Christophe Torrent va pouvoir compter sur le soutien de son canton samedi. “Avoir cette chance ici, c’est particulier, se réjouit-il. Des membres de ma famille vont venir, c’est cool. On s’entraîne ici depuis petit, alors c’est vrai que c’est spécial.” Cette connaissance du terrain l’a peut-être aidé à l’heure d’arracher son ticket pour la course.

La visualisation comme force

“Il y avait du stress comme avant chaque course, surtout que ça faisait deux ou trois semaines que je n’avais pas skié, concède-t-il. Mais après, dès que je suis sur les skis, je me sens bien et le stress s’envole.” Et la faculté que le Valaisan peut avoir à s’imprégner rapidement d’un parcours à joué en sa faveur. “C’est ce qui fait ma force en super-G, décrit-il. J’ai besoin d’une reconnaissance pour savoir comment ça va se passer. Je fais énormément de visualisation, une dizaine de fois.” Un travail entamé en amont, sous la supervision de son coach mental (ndlr: Jean-Pierre Bringhen) qui le suit depuis plus de cinq ans.

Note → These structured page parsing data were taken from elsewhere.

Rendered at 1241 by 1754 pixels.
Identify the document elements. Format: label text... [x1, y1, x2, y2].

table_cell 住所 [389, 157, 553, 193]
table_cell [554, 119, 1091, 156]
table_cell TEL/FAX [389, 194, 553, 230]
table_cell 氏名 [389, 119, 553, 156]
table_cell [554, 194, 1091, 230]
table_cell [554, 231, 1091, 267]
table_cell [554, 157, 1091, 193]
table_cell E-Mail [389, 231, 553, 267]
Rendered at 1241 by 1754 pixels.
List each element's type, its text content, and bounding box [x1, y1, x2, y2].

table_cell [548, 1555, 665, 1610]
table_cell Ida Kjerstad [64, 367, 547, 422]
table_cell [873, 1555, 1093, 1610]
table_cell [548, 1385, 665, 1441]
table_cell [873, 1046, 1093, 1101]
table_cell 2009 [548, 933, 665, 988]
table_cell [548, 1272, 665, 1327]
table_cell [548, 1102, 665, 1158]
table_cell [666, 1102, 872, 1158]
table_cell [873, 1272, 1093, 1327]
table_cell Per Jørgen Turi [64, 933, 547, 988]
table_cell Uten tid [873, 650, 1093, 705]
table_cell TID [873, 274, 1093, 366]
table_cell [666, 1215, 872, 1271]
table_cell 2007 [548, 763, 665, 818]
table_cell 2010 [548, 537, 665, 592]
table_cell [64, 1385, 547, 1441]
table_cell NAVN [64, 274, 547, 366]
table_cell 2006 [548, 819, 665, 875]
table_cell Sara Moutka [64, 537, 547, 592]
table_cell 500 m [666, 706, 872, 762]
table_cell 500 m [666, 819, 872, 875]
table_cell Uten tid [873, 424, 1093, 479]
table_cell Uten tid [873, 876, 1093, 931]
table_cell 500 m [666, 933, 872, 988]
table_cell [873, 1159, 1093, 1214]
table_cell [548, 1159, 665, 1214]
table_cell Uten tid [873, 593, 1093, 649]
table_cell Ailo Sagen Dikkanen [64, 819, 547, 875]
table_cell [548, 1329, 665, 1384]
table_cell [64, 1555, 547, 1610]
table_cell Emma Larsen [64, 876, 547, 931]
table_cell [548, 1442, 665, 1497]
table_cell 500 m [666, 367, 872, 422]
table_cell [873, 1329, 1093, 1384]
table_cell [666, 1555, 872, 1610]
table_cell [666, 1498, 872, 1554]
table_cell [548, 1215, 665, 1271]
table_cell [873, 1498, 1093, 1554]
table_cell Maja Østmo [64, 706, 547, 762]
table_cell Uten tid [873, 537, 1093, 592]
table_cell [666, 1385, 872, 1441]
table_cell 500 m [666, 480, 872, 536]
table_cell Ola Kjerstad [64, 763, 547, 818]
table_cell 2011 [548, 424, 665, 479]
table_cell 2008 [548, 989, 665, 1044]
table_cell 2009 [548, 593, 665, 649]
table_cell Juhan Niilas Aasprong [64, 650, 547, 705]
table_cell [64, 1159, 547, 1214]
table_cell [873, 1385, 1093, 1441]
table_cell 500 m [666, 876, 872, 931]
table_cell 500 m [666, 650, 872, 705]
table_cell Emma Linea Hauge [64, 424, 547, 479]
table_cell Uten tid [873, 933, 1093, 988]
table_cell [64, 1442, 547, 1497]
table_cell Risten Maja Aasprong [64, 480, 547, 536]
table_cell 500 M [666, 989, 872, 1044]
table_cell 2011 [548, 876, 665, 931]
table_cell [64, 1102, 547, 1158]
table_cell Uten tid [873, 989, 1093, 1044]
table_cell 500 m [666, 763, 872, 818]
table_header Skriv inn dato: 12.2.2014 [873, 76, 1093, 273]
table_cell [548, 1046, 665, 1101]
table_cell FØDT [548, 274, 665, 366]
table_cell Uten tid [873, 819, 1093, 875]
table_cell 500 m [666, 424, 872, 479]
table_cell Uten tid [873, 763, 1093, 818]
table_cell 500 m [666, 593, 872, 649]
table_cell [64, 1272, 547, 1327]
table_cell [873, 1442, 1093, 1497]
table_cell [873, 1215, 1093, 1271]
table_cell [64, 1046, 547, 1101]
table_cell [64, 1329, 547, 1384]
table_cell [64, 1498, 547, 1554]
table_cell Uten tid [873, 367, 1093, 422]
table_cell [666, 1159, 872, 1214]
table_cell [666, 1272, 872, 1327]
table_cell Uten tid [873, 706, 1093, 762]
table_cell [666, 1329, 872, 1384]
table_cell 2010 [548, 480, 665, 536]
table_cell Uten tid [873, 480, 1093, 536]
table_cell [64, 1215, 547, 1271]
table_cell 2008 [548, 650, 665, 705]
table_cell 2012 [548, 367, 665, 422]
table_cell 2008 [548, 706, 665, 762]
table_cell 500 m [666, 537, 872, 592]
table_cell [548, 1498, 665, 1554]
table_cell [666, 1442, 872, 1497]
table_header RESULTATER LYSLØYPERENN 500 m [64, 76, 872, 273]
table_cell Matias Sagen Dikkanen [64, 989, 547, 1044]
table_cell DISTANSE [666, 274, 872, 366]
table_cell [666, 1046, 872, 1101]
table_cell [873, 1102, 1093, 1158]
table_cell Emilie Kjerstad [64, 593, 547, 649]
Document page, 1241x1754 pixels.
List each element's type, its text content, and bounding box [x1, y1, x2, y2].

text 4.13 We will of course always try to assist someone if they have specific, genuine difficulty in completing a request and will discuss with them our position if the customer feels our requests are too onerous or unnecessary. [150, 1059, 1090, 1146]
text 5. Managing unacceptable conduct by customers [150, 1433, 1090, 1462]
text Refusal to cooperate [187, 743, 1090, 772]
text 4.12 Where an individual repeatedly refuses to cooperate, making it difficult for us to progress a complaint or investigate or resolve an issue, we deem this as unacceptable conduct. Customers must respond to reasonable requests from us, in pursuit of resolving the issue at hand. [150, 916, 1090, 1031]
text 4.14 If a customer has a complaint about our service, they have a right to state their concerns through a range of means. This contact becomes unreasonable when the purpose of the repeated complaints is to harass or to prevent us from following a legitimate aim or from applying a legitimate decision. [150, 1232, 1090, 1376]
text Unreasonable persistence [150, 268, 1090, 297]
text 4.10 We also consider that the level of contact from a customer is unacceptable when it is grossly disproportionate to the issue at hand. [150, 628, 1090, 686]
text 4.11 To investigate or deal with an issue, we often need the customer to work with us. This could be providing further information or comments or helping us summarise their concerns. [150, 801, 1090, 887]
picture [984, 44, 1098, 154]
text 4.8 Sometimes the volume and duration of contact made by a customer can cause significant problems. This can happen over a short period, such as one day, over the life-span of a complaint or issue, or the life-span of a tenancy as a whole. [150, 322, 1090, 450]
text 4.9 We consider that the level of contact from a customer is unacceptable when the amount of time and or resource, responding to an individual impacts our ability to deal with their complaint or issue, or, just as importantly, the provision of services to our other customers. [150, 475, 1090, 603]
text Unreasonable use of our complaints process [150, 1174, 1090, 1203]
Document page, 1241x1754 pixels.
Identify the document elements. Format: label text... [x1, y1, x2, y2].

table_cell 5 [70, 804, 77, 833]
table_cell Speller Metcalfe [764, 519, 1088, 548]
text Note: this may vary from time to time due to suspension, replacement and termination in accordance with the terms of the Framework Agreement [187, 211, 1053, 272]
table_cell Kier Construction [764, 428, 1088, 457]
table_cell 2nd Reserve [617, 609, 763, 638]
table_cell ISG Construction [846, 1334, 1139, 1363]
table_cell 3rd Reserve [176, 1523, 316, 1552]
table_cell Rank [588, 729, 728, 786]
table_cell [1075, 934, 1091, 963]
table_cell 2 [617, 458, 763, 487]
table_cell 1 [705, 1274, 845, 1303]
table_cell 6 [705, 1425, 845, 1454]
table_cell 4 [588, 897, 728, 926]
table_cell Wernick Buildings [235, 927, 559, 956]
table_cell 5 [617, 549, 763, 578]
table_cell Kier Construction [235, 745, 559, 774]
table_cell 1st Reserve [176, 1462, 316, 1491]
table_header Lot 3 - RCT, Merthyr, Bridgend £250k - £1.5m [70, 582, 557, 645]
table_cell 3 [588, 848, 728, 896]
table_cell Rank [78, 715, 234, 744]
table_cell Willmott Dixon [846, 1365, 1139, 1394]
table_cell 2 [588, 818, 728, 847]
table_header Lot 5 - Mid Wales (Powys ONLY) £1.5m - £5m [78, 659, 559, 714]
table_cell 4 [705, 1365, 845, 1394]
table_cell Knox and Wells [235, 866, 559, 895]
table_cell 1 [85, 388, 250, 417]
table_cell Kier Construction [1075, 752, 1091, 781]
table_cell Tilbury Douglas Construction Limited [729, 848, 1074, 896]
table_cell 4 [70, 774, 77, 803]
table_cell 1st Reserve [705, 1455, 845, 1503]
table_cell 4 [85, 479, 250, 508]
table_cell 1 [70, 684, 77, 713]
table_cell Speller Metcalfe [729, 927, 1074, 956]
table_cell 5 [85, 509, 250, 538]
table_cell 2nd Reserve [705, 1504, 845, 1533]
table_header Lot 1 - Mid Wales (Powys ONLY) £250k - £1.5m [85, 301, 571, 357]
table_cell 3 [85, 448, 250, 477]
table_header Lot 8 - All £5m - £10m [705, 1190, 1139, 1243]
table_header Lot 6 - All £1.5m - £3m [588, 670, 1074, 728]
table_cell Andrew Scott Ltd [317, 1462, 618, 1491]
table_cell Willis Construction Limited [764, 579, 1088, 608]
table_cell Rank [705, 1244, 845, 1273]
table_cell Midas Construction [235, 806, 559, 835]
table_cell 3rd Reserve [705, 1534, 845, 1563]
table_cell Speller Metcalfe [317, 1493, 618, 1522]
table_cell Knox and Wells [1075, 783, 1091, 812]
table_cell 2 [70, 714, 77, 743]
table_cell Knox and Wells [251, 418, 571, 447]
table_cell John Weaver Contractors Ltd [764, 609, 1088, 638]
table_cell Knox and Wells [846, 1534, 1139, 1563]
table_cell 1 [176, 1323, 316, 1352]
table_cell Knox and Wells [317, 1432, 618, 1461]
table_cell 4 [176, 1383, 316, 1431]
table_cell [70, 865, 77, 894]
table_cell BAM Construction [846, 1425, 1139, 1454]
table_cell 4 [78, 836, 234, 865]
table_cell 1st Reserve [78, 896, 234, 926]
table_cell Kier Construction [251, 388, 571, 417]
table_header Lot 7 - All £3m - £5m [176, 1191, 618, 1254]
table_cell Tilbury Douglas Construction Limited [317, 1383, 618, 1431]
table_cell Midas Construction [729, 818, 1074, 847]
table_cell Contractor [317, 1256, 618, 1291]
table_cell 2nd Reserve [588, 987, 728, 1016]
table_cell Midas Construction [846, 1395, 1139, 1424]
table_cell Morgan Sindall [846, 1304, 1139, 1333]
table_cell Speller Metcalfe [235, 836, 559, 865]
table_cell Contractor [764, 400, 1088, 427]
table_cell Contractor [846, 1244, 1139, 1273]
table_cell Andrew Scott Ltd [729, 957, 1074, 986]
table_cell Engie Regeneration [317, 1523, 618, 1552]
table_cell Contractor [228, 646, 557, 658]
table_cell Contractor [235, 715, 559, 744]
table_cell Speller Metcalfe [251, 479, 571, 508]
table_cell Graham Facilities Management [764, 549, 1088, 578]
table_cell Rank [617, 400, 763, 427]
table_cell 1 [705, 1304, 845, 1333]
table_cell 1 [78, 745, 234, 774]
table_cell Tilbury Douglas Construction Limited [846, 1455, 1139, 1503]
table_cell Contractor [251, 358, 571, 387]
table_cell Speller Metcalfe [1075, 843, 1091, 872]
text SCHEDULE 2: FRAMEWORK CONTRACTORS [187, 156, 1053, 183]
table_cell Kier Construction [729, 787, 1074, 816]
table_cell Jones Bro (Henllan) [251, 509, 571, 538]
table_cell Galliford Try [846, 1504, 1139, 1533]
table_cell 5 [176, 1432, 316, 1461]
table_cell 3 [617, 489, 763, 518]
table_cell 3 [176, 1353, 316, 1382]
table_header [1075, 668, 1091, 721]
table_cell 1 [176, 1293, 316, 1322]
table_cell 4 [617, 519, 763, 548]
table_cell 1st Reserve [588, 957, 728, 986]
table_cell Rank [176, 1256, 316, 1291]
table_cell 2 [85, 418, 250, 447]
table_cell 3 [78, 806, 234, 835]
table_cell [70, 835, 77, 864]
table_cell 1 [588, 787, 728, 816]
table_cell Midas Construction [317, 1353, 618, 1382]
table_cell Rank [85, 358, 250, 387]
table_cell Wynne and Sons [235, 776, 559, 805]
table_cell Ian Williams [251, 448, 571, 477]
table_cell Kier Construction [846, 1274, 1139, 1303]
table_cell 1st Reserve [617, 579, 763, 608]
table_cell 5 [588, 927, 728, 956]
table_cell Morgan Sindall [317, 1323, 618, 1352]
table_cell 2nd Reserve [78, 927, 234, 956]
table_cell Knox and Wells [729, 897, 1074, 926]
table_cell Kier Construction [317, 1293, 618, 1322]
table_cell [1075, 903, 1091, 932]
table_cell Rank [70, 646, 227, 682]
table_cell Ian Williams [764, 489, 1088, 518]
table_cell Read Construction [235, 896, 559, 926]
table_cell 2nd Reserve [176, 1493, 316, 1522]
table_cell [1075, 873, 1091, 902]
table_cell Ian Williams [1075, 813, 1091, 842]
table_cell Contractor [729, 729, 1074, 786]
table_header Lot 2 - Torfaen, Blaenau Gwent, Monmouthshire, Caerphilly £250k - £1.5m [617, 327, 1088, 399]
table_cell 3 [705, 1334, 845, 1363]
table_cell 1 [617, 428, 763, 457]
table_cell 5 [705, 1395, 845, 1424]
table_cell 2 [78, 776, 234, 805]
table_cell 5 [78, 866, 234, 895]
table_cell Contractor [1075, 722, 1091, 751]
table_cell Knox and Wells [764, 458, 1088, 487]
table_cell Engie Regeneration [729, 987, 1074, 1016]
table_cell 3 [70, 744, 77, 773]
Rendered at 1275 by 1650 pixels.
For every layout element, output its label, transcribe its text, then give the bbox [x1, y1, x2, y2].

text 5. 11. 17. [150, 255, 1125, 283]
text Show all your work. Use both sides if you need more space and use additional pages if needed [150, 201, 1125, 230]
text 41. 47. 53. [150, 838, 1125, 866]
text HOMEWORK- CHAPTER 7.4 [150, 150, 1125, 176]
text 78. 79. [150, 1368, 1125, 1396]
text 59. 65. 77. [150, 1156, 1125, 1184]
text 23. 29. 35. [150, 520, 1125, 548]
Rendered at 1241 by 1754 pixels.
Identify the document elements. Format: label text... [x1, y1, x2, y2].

Autre nouveauté cette saison pour celui qui est monté sur deux premiers podiums de Coupe d’Europe l’hiver dernier, des skis plus longs et de nouvelles fixations. “Mon serviceman m’a poussé à faire ces réglages moins agressifs pour m’améliorer sur les parties plates, décrypte le skieur d’Anzère. Avant, je pouvais rivaliser avec les meilleurs dans les murs mais je prenais des claques sur les parties plates. Là, c’est beaucoup mieux. Et certes, j’étais un peu moins à l’aise au début, j’ai dû m’adapter mais au fil des journées, j’ai réussi à m’adapter.”

“Marco Odermatt, je l’ai regardé avec des gros yeux”

De quoi désormais jouer dans la cour des grands et de côtoyer des stars comme Marco Odermatt. “À la première séance, je l’ai regardé un peu avec des gros yeux, rigole l’athlète de 24 ans. Finalement, j’ai remarqué assez vite qu’il était très abordable. L’autre jour, j’analysais une vidéo et il était derrière moi. J’étais un peu sur la réserve mais j’ai osé lui poser une question. Il était vraiment incroyable et m’a répondu avec plaisir. Pour lui, c’était rien du tout mais pour moi, c’était un moment sympa. C’est cool d’avoir des athlètes comme ça dans l’équipe qui peuvent donner des conseils.”

Et en profitant également de l’expérience de ses potes Alexis Monney et Arnaud Boisset, notamment, Christophe Torrent espère franchir encore un nouveau palier cet hiver, alors que ses vilaines blessures qui ont jalonné sa progression sont désormais derrière lui. “Quand on regarde où j’en étais il y a deux ans et demi (ndlr: il n’était pas loin de tout plaquer) et où j’en suis maintenant, c’est assez fou, sourit-il. J’ai eu la chance de rencontrer les bonnes personnes qui m’ont tiré vers le haut lorsque j’étais au fond du trou.”

À moyen terme, le Valaisan espère s’établir en Coupe du monde mais son parcours passera encore par son antichambre puisqu’il ne devrait pas faire partie du voyage en Amérique du Nord des meilleurs descendeurs helvétiques. “J’ai fait une préparation pour la Coupe d’Europe, c’est mon objectif.”